Também nunca me fora revelada a pequena tatuagem azul… Um pequeno símbolo, se fosse necessário, de todas as milhões de circunstâncias da vida daquele outro indivíduo, daquela enxurrada de detalhes que constituem a confusão de uma biografia humana – um pequenino símbolo que chamava minha atenção  para o motivo pelo qual nossa compreensão das pessoas é sempre, na melhor das hipóteses, ligeiramente equivocada.*  Este trecho me capturou. Fechei o livro e senti a contraditória sensação de invejar e regozijar pelo outro. Sequestrado por Philip Roth, não imaginava que iria acompanhá-lo em direção ao fosso secreto da condição humana. Ficção, dizem. Mas sabemos o que carregamos. Temos segredos e vergonha deles. Mas estão lá, cutucando, lembrando que a matéria prima da humanidade é feito daquilo que se tenta negar.
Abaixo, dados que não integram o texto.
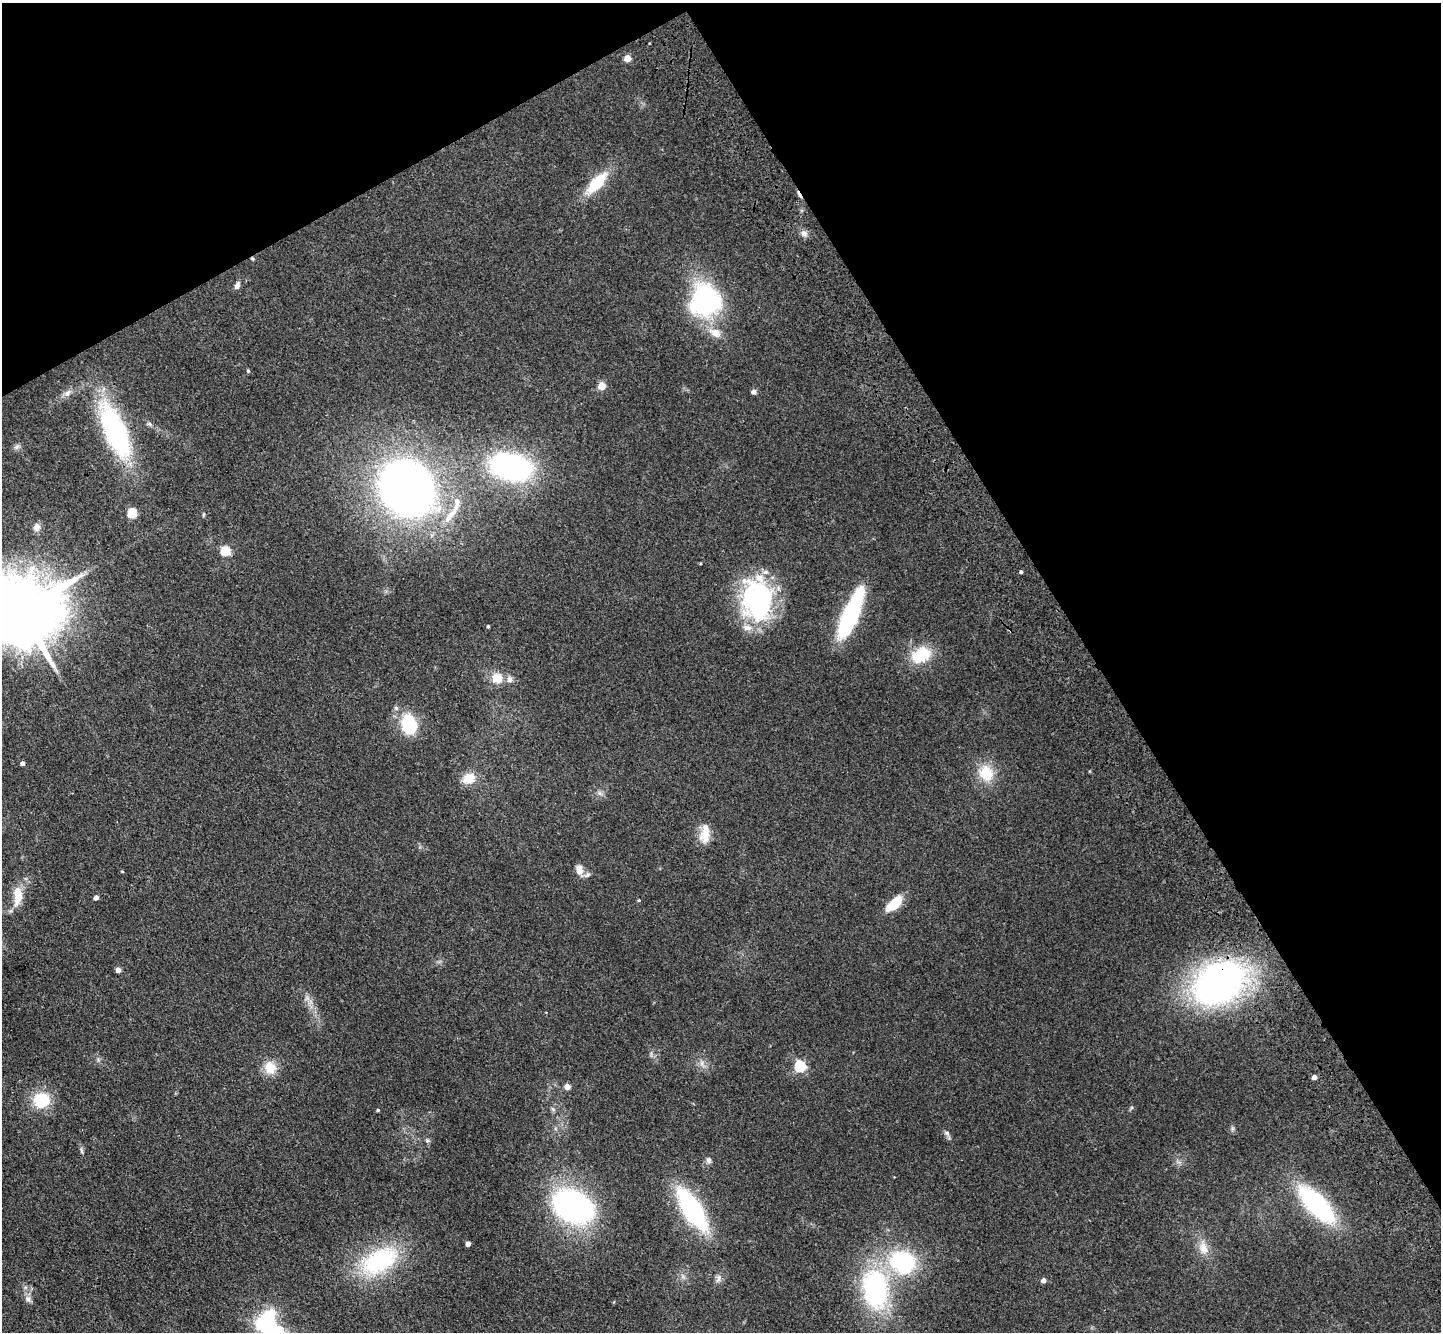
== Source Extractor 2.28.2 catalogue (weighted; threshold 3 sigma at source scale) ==
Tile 3 of 4 x 4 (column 3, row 1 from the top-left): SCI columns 2982-4420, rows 4350-5679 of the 5965 x 5897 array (HDU 1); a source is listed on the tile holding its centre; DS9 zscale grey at full resolution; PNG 1443 x 1334 px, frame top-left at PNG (2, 3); no overlay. Shown black and unused: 31% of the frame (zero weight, under 3 of 4 exposures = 6% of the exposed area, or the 3 px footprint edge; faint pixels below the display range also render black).
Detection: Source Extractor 2.28.2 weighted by HDU 2 'WHT'; one run over the whole footprint, this tile lists its part. Background 0.115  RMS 0.0064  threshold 0.0287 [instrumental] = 3 sigma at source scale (4.5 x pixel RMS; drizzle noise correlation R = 1.50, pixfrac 1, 0.05/0.05 arcsec/px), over >= 5 px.
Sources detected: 68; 1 inside a brighter object's white glare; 1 cosmic-ray / hot-pixel residue — not listed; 2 inside a brighter listed object's ellipse — not listed separately; the other 64 listed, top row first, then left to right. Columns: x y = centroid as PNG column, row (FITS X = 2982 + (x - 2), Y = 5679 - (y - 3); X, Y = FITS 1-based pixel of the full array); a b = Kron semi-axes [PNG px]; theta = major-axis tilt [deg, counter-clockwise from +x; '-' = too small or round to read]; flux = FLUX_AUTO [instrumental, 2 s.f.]
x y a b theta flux
627 58 5 5 - 11
597 183 28 12 46 23
804 233 9 7 -20 2.7
237 285 10 6 67 2.6
706 300 24 22 19 120
715 332 19 12 -31 8.6
248 371 5 4 - 0.86
602 386 5 5 - 15
754 392 5 4 - 3.1
67 393 11 6 45 2.8
115 431 63 22 -66 95
16 447 7 5 34 1.5
511 467 34 21 -12 140
407 488 42 36 -51 450
457 503 28 8 78 8.7
132 513 5 5 - 33
203 514 7 3 81 0.72
37 527 10 8 -88 3.6
225 551 5 5 - 38
1021 572 4 3 - 1.1
757 600 48 35 -86 89
21 611 22 17 25 7800
850 614 40 10 67 110
488 626 3 3 - 0.8
921 655 20 14 29 26
497 678 14 13 - 9.3
396 708 6 6 - 1.4
409 724 14 10 -76 44
23 763 4 4 - 2.4
986 773 22 19 -62 17
469 778 16 13 25 9.6
705 835 21 14 81 9.6
579 870 13 8 -82 5.2
122 871 4 3 - 0.56
588 875 9 7 50 1.8
18 896 22 10 88 13
96 898 4 4 - 3
639 900 4 4 - 0.59
894 904 20 10 42 16
118 970 4 4 - 5.7
1219 983 42 30 37 270
702 1063 9 4 -82 2
800 1066 5 5 - 61
270 1068 17 15 -69 10
1314 1077 4 4 - 3.6
567 1087 5 4 - 6.6
41 1100 17 15 11 24
553 1109 7 4 -37 1.1
378 1110 3 3 - 0.87
947 1133 8 6 -35 1.8
81 1150 8 3 -71 1.2
709 1160 8 6 -81 1.8
1316 1204 36 14 -46 110
573 1206 29 21 -29 200
692 1209 29 11 -58 140
468 1244 4 4 - 3.6
1203 1248 18 12 -74 7.9
379 1261 47 27 29 68
904 1265 16 13 -53 92
718 1278 13 6 75 2.7
1044 1280 4 4 - 3.6
875 1289 48 30 -81 94
28 1299 9 8 - 2.8
273 1330 36 16 -20 40
Overlapping masked pixels (flux is a lower limit): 2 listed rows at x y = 115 431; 1219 983
Isophote crosses this tile's border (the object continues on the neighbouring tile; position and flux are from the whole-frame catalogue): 2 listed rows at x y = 21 611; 273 1330
Unlisted compact peaks at least as high as the median listed source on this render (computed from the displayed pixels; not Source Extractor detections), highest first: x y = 427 1141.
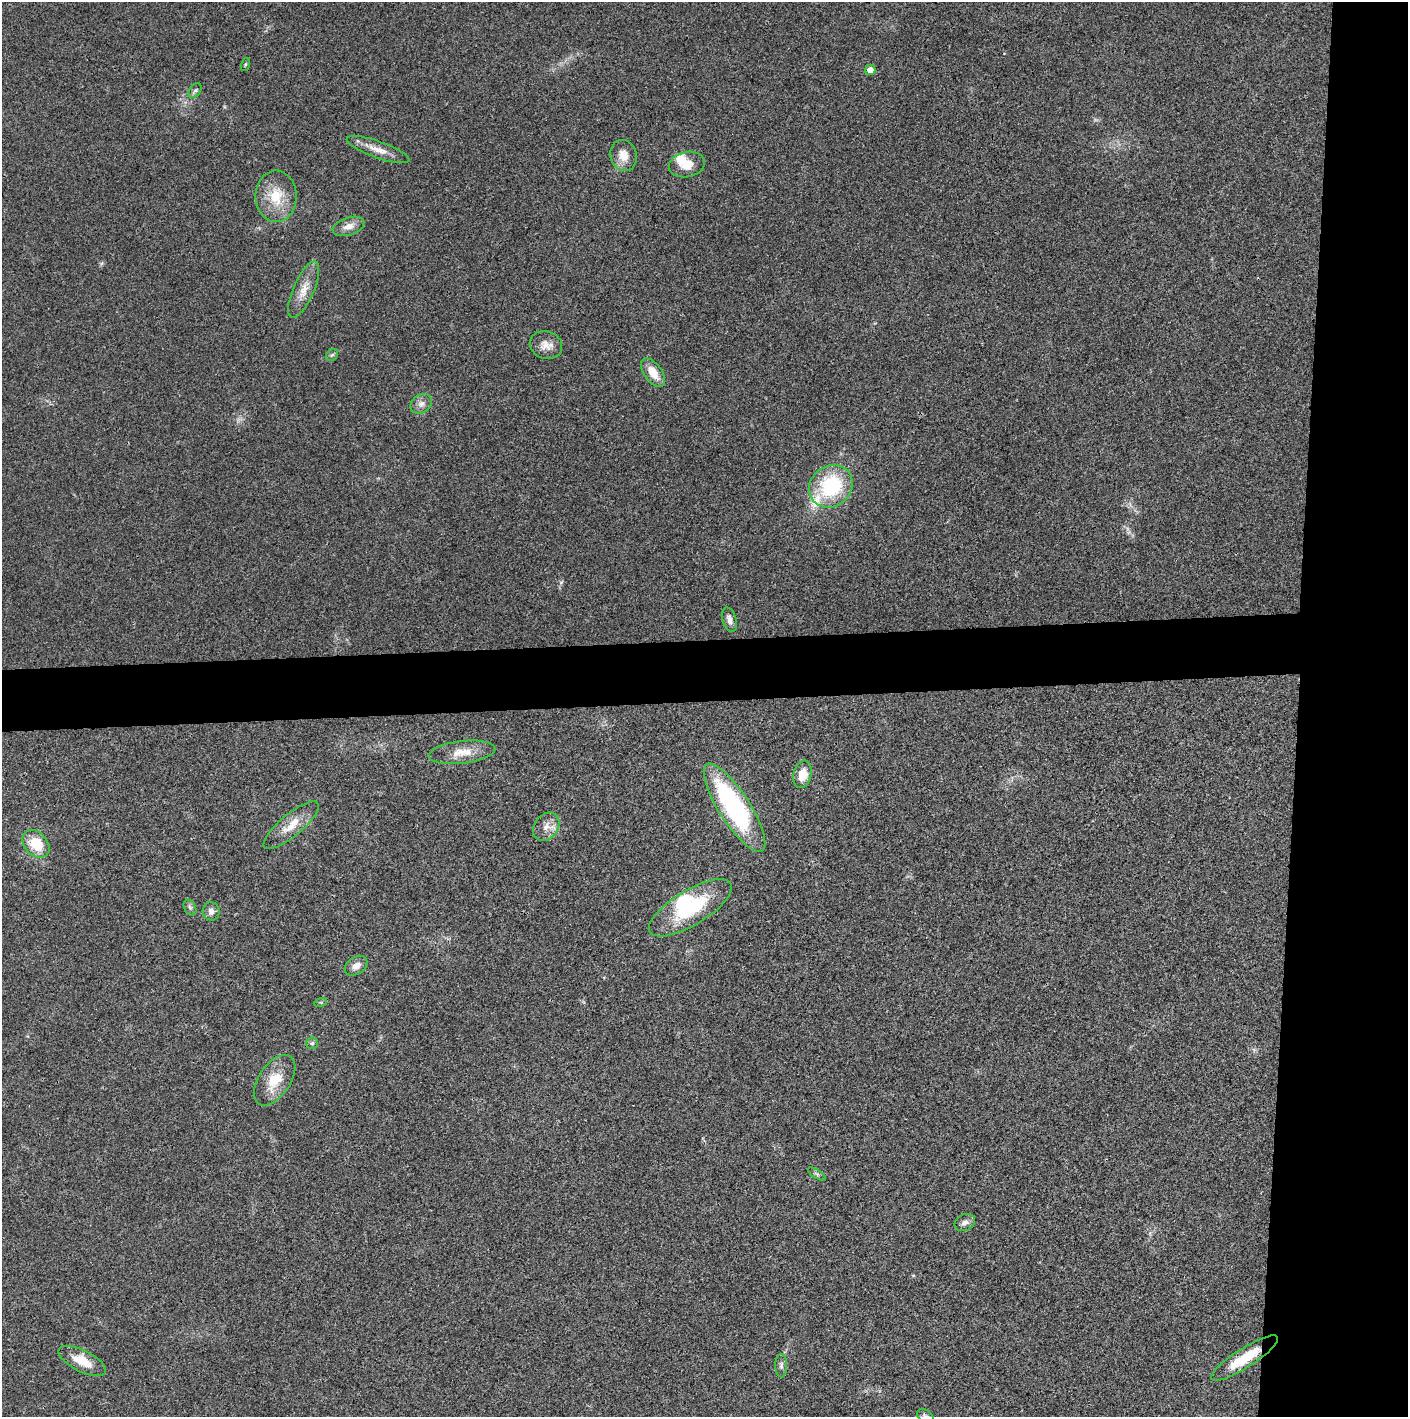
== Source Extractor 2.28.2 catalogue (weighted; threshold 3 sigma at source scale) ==
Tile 6 of 3 x 3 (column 3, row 2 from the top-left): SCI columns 2815-4220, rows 1415-2829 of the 4221 x 4243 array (HDU 1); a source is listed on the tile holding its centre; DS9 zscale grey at full resolution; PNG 1410 x 1419 px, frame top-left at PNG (2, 2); each listed source drawn as its Kron ellipse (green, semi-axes under 4 px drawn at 4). Shown black and unused: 12% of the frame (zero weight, under 3 of 4 exposures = <1% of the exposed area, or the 3 px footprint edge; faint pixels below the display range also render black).
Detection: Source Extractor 2.28.2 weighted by HDU 2 'WHT'; one run over the whole footprint, this tile lists its part. Background 0.019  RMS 0.0051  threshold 0.0231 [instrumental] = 3 sigma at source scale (4.5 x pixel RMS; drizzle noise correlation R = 1.50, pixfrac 1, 0.05/0.05 arcsec/px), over >= 5 px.
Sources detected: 37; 2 inside a brighter object's white glare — neither listed nor drawn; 1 inside a brighter listed object's ellipse — not listed separately; the other 34 listed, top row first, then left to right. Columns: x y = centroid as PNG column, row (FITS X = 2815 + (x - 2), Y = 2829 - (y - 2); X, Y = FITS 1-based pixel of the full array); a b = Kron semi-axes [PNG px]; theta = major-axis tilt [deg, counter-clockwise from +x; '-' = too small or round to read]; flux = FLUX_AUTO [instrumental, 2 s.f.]
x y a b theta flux
245 65 7 3 71 0.59
870 70 5 5 - 3.8
195 90 8 5 53 1.2
378 150 33 8 -19 6.7
624 155 16 13 -70 6.3
687 165 18 12 11 7.7
276 196 26 20 -89 15
348 226 16 8 17 4.1
304 290 30 10 66 7.7
546 345 16 13 -20 5.1
332 355 7 5 44 0.97
653 373 16 9 -53 7.6
421 404 11 9 35 2.9
831 486 23 20 41 39
729 620 12 7 -72 2.7
462 752 33 11 7 9
802 774 14 9 76 8
734 808 51 15 -57 82
291 825 35 11 40 9.6
546 827 15 11 54 5
36 844 16 11 -47 15
190 907 8 5 -63 1.3
690 908 47 17 31 37
211 911 9 8 - 2.7
356 966 12 8 32 4
321 1002 6 4 17 0.67
312 1043 6 5 - 1
275 1080 28 16 56 14
817 1174 10 4 -33 1.1
965 1222 11 8 26 2.5
1245 1358 39 9 33 16
82 1361 26 10 -27 10
781 1366 12 6 90 1.7
925 1416 9 6 -31 1.4
Overlapping masked pixels (flux is a lower limit): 1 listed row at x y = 1245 1358
Isophote crosses this tile's border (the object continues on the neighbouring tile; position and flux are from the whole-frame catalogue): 1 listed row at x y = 925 1416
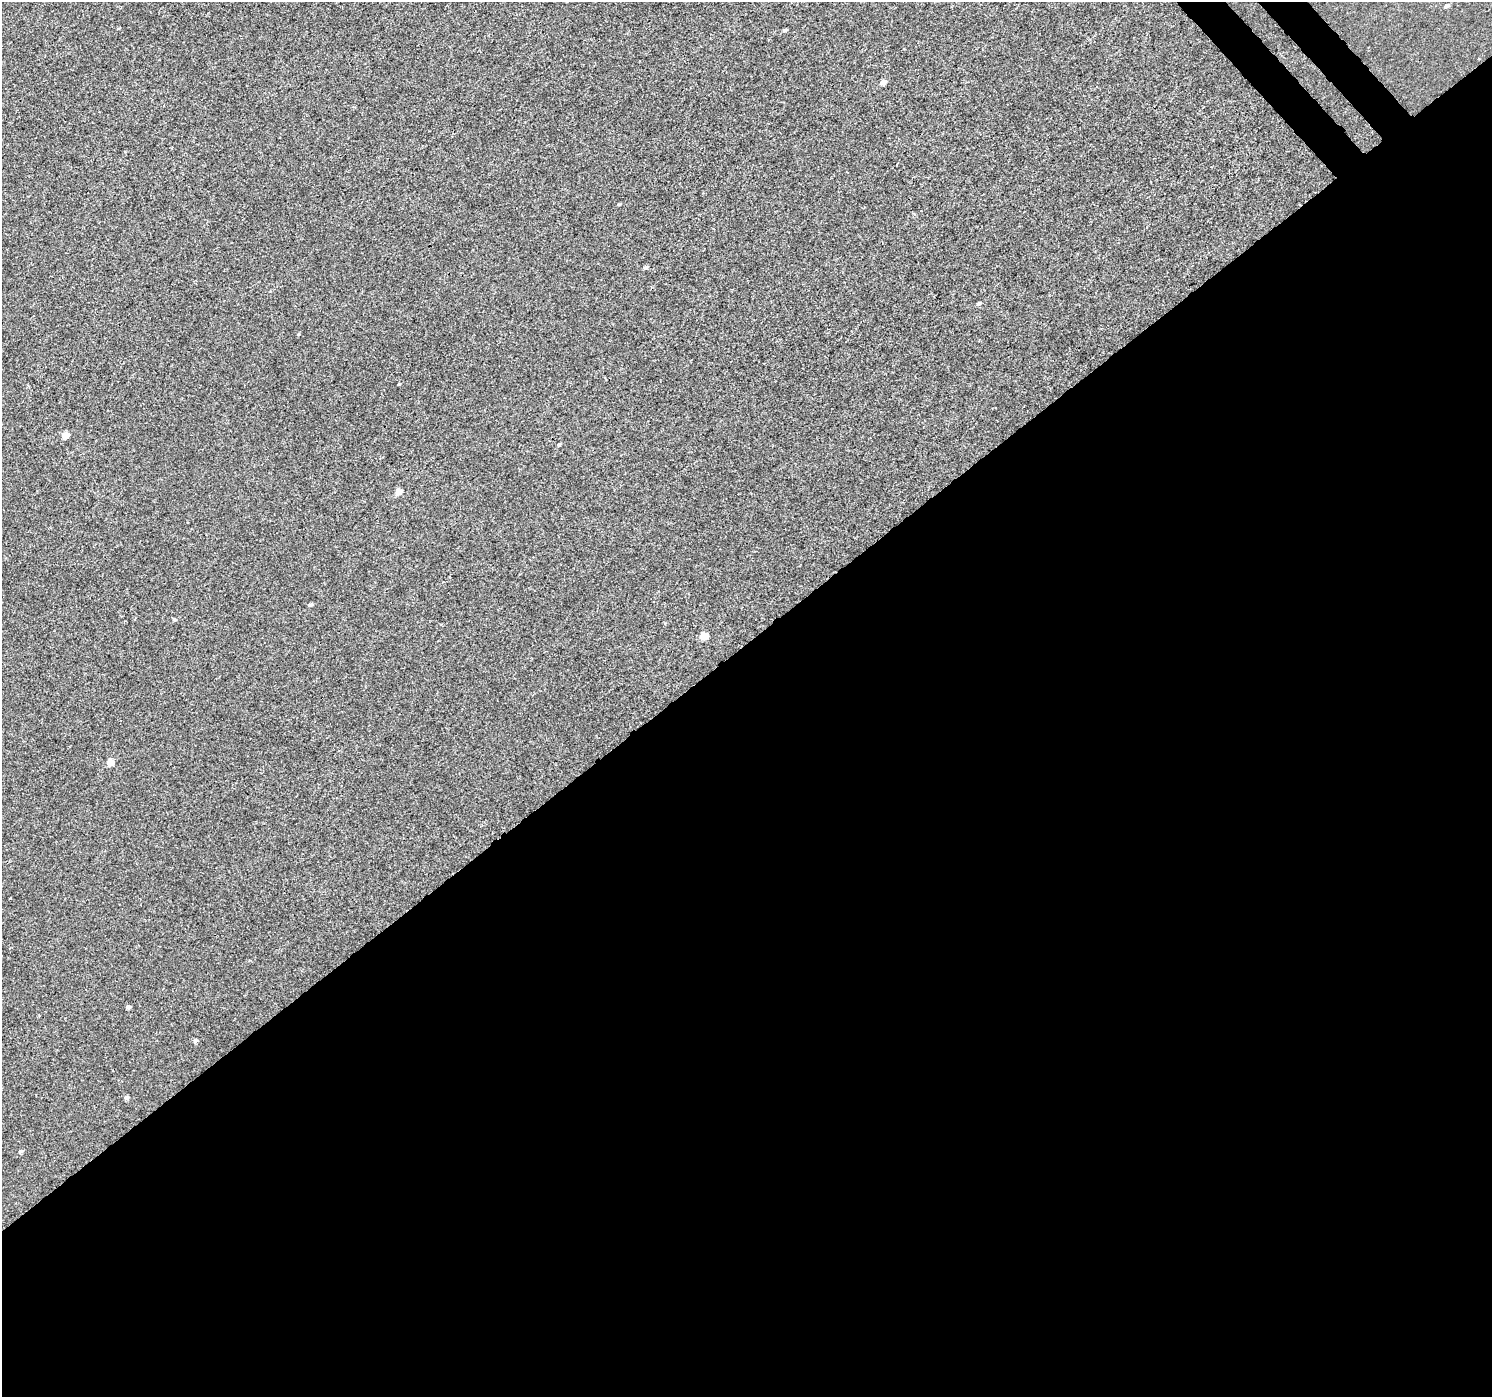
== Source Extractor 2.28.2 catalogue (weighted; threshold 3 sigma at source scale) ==
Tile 15 of 4 x 4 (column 3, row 4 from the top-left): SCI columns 3032-4521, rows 246-1640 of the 6057 x 6008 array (HDU 1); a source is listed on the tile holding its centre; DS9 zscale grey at full resolution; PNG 1494 x 1399 px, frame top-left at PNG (2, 2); no overlay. Shown black and unused: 55% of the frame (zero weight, under 3 of 4 exposures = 5% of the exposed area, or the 3 px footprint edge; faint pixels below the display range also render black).
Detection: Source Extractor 2.28.2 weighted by HDU 2 'WHT'; one run over the whole footprint, this tile lists its part. Background -2.34e-04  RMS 0.0036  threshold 0.0163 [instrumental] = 3 sigma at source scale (4.5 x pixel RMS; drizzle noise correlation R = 1.50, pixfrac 1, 0.0396/0.0396 arcsec/px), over >= 5 px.
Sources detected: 18; all 18 listed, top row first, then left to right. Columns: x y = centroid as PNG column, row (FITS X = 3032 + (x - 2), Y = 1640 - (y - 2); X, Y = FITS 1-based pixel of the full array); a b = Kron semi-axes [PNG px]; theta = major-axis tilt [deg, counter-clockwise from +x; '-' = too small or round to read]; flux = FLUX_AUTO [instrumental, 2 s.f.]
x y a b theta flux
1446 6 6 4 29 0.86
784 30 4 4 - 0.72
883 82 6 4 27 2.3
619 204 5 3 - 0.33
645 267 5 4 - 0.76
978 304 5 4 - 0.69
399 384 3 3 - 0.31
65 435 5 4 - 5.1
559 445 4 3 - 0.46
399 492 5 5 - 4.4
310 605 5 4 - 0.71
174 620 6 3 -2 0.4
704 636 6 5 - 6.6
110 762 5 5 - 4.7
128 1007 5 4 - 0.98
195 1041 6 5 - 0.78
126 1097 5 5 - 0.79
21 1151 6 4 21 0.62
Unlisted compact peaks at least as high as the median listed source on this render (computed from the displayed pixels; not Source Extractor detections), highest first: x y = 299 334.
Ternos, botinas brilhantes, carro, uma bela casa e um trabalho. Fotografias e sorrisos. O sonho mediano no ocidente. Aquela marca, porém, nunca cessará. Não se sabe quando ou onde surgiu, mas apenas nós, homens e mulheres, lutam contra. É tão exaustivo e inútil. O que Roth ilumina dentro desta escuridão permanente? O sexo. Em infinita criatividade de expressão, brota como um impulso incontrolável, inunda pensamentos e controla o corpo. Tão forte e inescapável. A culpa. Este observador paralelo que grita: pervertido. Estas duas forças antagônicas torcem os personagens de Roth, transmutando-os em trapos humanos. A finitude. O medo do processo de morrer. Não apenas da morte. Pavor do processo de decadência. Testemunhar a própria falência como existência física. O medo do passado que se agiganta como um monstro a te apontar as garras, justo quando se está mais fraco. Sexo, culpa e o fim. Batidas fortes de uma marcha constante que produzem, talvez, o pior ou o melhor. No entanto, quem tem coragem de confessá-los? 

* trecho extraído de “A Marca Humana”, de Philip Roth.